You see them this month in Bon Appetit magazine, and in food blogs but what the heck are Meyer lemons? Available between November and March, this favorite of chefs is a cross between a lemon and possibly a mandarin orange or tangerine. The tasty citrus fruit came to North America from agriculturer explorer and traveler Frank Nicholas Meyer, who brought a sample home from a trip to China.
Serious Eats describes the fruit as having the “best attributes of lemons and oranges in a tart citrus fruit that doesn't make your face pucker.” With its sweeter flesh and absence of the acidic bite of regular lemons along with thin, edible skin, these fruit are sought after for chefs to include in their kitchens. Many lucky Californians just grow them in their backyard since they are difficult to transport, but demand is making them increasingly available. I found some a few weeks ago at my local grocery store away from a major urban center.
What can you make with Meyer lemons? So far, my favorite thing has been to create lemon curd with them. Don't be scared off if you aren't a chef—all you need to do to create wonderful lemon curd is use good ingredients and know how to use a whisk! Then package up the mixture to fill tart shells, spoon on scones, or as a filling for cake.
Another wonderful thing about Meyer lemons is that you don't have to waste a thing. While making curd, I also peeled off the skin, sliced it thin, and then candied them. If you store them in a jar they will last for months, ready to be diced up into treats or just eaten as is. We had a hard time not picking a few off the tray every time we walked by!
Since Meyer lemons are less acidic, you can’t just go ahead and substitute them in recipes for standard lemons.
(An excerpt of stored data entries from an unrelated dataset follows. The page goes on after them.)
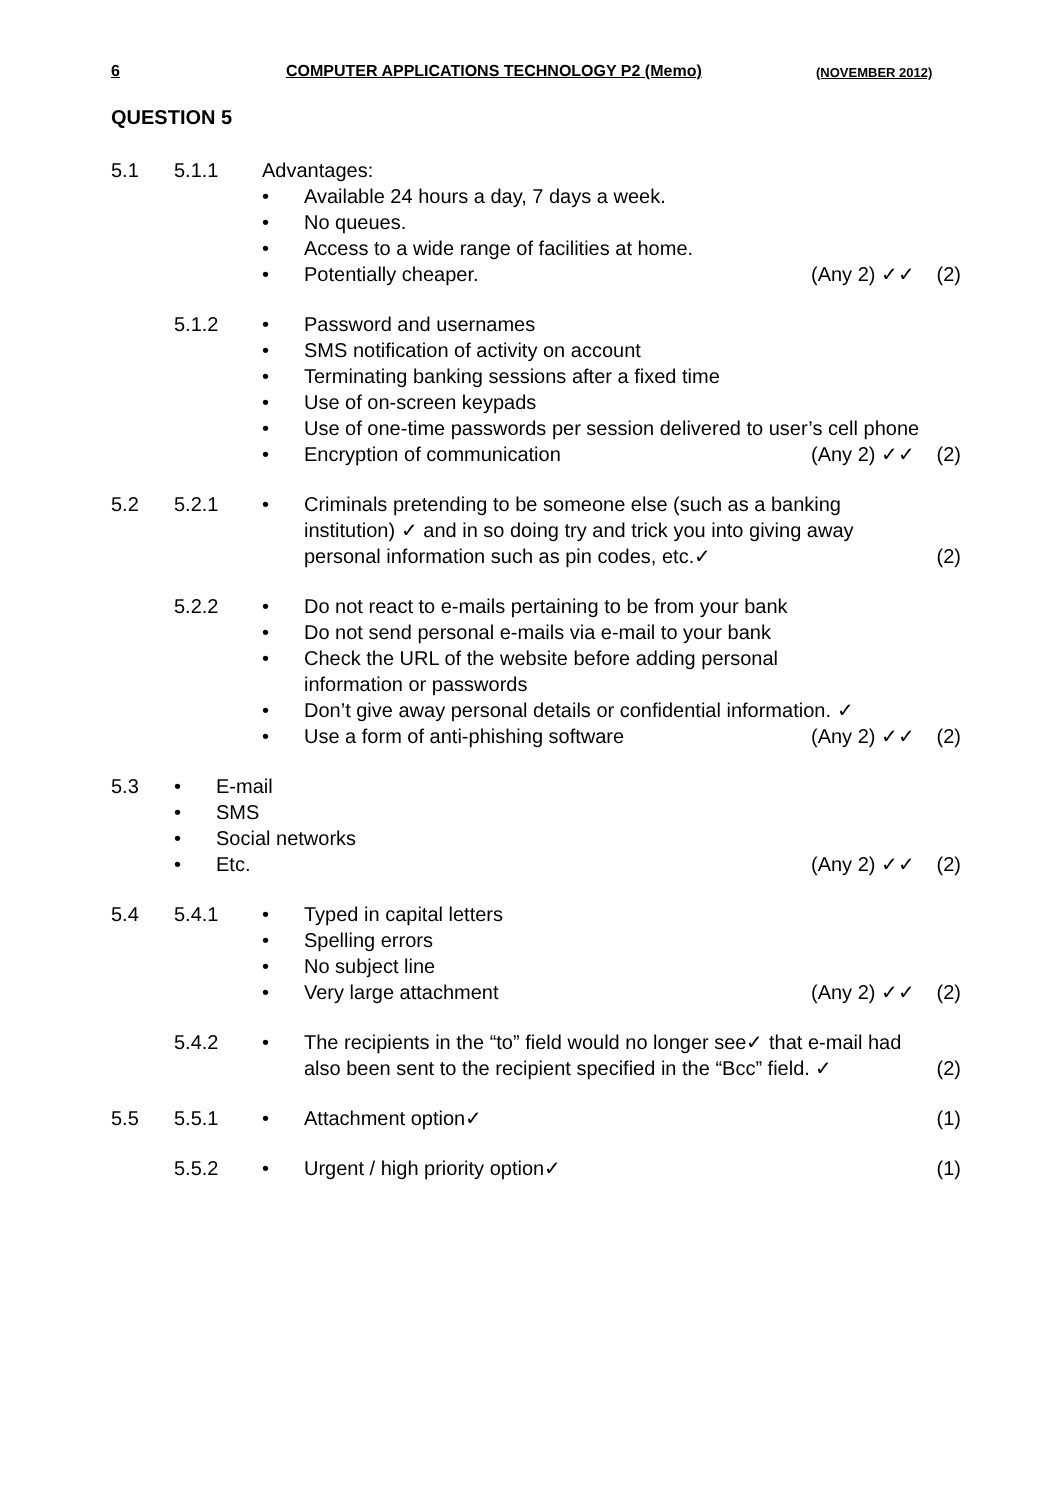6 COMPUTER APPLICATIONS TECHNOLOGY P2 (Memo) (NOVEMBER 2012)
QUESTION 5
5.1 5.1.1 Advantages:
• Available 24 hours a day, 7 days a week.
• No queues.
• Access to a wide range of facilities at home.
• Potentially cheaper. (Any 2) ✓✓
(2)
5.1.2 • Password and usernames
• SMS notification of activity on account
• Terminating banking sessions after a fixed time
• Use of on-screen keypads
• Use of one-time passwords per session delivered to user’s cell phone
• Encryption of communication (Any 2) ✓✓
(2)
5.2 5.2.1 • Criminals pretending to be someone else (such as a banking institution) ✓ and in so doing try and trick you into giving away personal information such as pin codes, etc.✓
(2)
5.2.2 • Do not react to e-mails pertaining to be from your bank
• Do not send personal e-mails via e-mail to your bank
• Check the URL of the website before adding personal
information or passwords
• Don’t give away personal details or confidential information. ✓
• Use a form of anti-phishing software
(Any 2) ✓✓
(2)
5.3 • E-mail
• SMS
• Social networks
• Etc. (Any 2) ✓✓
(2)
5.4 5.4.1 • Typed in capital letters
• Spelling errors
• No subject line
• Very large attachment (Any 2) ✓✓
(2)
5.4.2 • The recipients in the “to” field would no longer see✓ that e-mail had also been sent to the recipient specified in the “Bcc” field. ✓
(2)
5.5 5.5.1 • Attachment option✓ (1)
5.5.2 • Urgent / high priority option✓ (1)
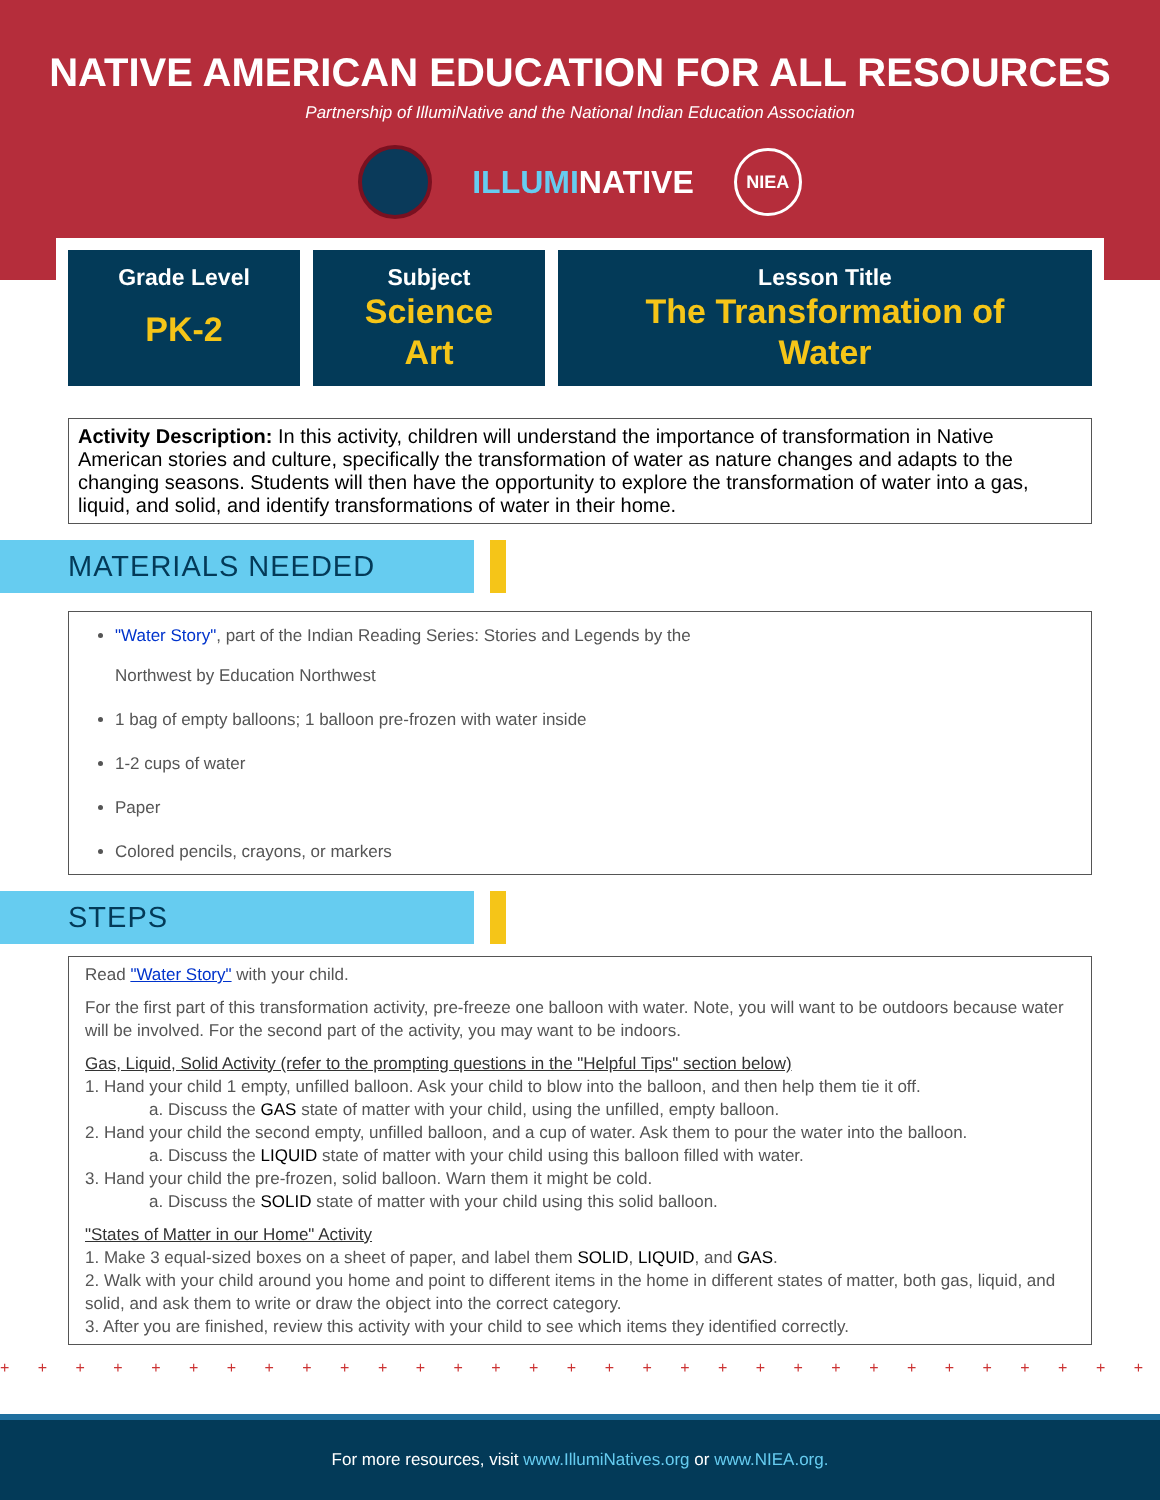NATIVE AMERICAN EDUCATION FOR ALL RESOURCES
Partnership of IllumiNative and the National Indian Education Association
ILLUMINATIVE
NIEA
Grade Level
PK-2
Subject
Science
Art
Lesson Title
The Transformation of
Water
Activity Description: In this activity, children will understand the importance of transformation in Native American stories and culture, specifically the transformation of water as nature changes and adapts to the changing seasons. Students will then have the opportunity to explore the transformation of water into a gas, liquid, and solid, and identify transformations of water in their home.
MATERIALS NEEDED
"Water Story", part of the Indian Reading Series: Stories and Legends by the
Northwest by Education Northwest
1 bag of empty balloons; 1 balloon pre-frozen with water inside
1-2 cups of water
Paper
Colored pencils, crayons, or markers
STEPS
Read "Water Story" with your child.
For the first part of this transformation activity, pre-freeze one balloon with water. Note, you will want to be outdoors because water will be involved. For the second part of the activity, you may want to be indoors.
Gas, Liquid, Solid Activity (refer to the prompting questions in the "Helpful Tips" section below)
1. Hand your child 1 empty, unfilled balloon. Ask your child to blow into the balloon, and then help them tie it off.
a. Discuss the GAS state of matter with your child, using the unfilled, empty balloon.
2. Hand your child the second empty, unfilled balloon, and a cup of water. Ask them to pour the water into the balloon.
a. Discuss the LIQUID state of matter with your child using this balloon filled with water.
3. Hand your child the pre-frozen, solid balloon. Warn them it might be cold.
a. Discuss the SOLID state of matter with your child using this solid balloon.
"States of Matter in our Home" Activity
1. Make 3 equal-sized boxes on a sheet of paper, and label them SOLID, LIQUID, and GAS.
2. Walk with your child around you home and point to different items in the home in different states of matter, both gas, liquid, and solid, and ask them to write or draw the object into the correct category.
3. After you are finished, review this activity with your child to see which items they identified correctly.
+ + + + + + + + + + + + + + + + + + + + + + + + + + + + + + + + + + + + + + + + + + + + + + +
For more resources, visit www.IllumiNatives.org or www.NIEA.org.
Whether you choose to zest them into marinades or salad dressings, use in marinades, preserve them for later use in Middle Eastern dishes, candy the peels, you’ll have no trouble finding a way to taste that little bit of sunshine. I found a recipe this month in Bon Appetit that uses them in a salsa to top chicken skewers.
Looking for more ideas? Check out Bon Appetit’s 10 Ways to Cook with Meyer Lemons.
Whether you zest it, squeeze it or slice it, grab a Meyer lemon to try. Once you do, it will be hard to go back to regular supermarket lemons again.